#### Task data:
- - -
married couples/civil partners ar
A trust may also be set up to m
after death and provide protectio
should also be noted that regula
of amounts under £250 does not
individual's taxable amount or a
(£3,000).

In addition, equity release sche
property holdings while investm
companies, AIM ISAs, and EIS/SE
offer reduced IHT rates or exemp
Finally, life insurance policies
- - -
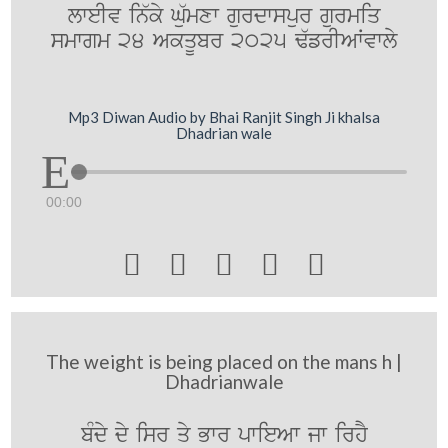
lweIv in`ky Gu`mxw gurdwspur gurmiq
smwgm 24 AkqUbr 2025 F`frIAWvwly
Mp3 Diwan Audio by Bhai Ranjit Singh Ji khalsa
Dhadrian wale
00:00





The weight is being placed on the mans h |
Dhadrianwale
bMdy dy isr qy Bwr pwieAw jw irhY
- - -
#### Assignment:
The required answer is the exact run of lines above starting at the line with "In addition, equity release sche" and ending at the line with "Finally, life insurance policies", with both ends present.

#### Result for this exercise:
In addition, equity release sche
property holdings while investm
companies, AIM ISAs, and EIS/SE
offer reduced IHT rates or exemp
Finally, life insurance policies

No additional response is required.